I looked for similar questions but I didn't see anything similar to my topic - if you have a link please share.
I have a small home with two clusters of 2-3 devices which use the Internet - one ground floor, south corner, and the other top floor, north corner.
I have a wireless router (Netgear N750) in the ground floor south connected to my cable modem. All devices in the area of the existing router are plugged into it (Cat5 cable). The devices in the top-north corner use wireless to communicate with the down-south router.
Traditional networking solutions have not worked for me:
- Running cable drops is not in scope for me, as we have a finished basement and I would have to blind drill horizontally across 50' of flooring and joists.
- Tried running cabling through heat vents using a wireless camera mounted to a cable puller and all I did was discover some areas of my home that appeared to be four-dimensional.
- Attic not accessible in locations required for cable drops.

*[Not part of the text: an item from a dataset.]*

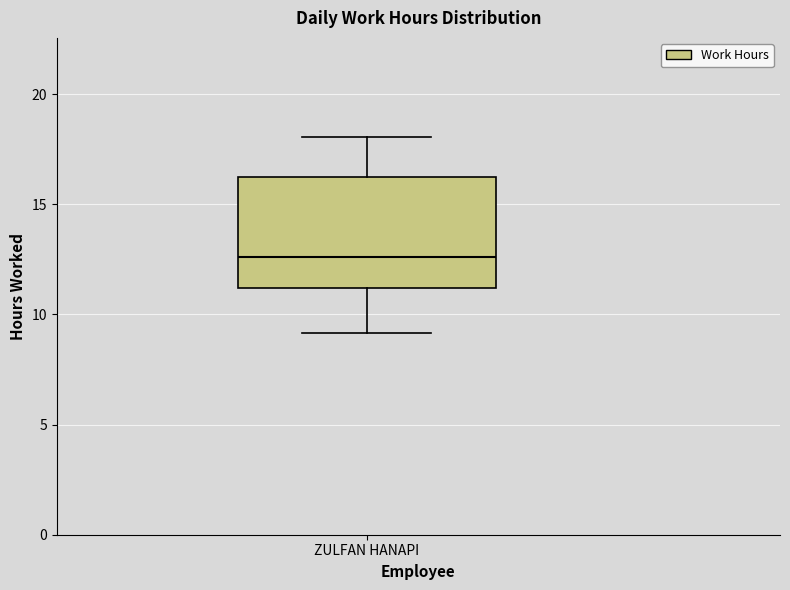

Read this box plot against the y-axis: the position of the median line, the range covered by the box, and the ends of both whiskers. The values are not printed on the chart, so give them approximately, as read against the axis.

median 12.5, box 11.0 to 16.0, whiskers 9.0 to 18.0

- Tried powerline devices and performance was much worse than wireless - I know that's a major YMMV situation but the Netgear ones I tried had like 5 Mbps connection rates. I also could not connect from other outlets - I have read if you had electrical work installed and have new lines run it can impact powerline performance. That may be the case in my home.
My questions:
A. I have OK to poor signal strength in top-north and top rate is ~ 150 MBps off what is supposed to be 300N router. Would I get better performance if I installed a wireless router in top-north and connected the top-north devices to it? Down-south performance is fine so it's not the cable modem/internet connection.
B. I believe I'd set top-north router up as a wireless client. I've experimented with Tomato and DD-WRT but don't know how to evaluate. Any tradeoffs I should know about?
C. Any networking changes I should consider if I go with such a topology? (MTU, who does DNS, etc). Currently use router as source for DHCP and DNS lookups. Should I limit which router wireless devices may connect with?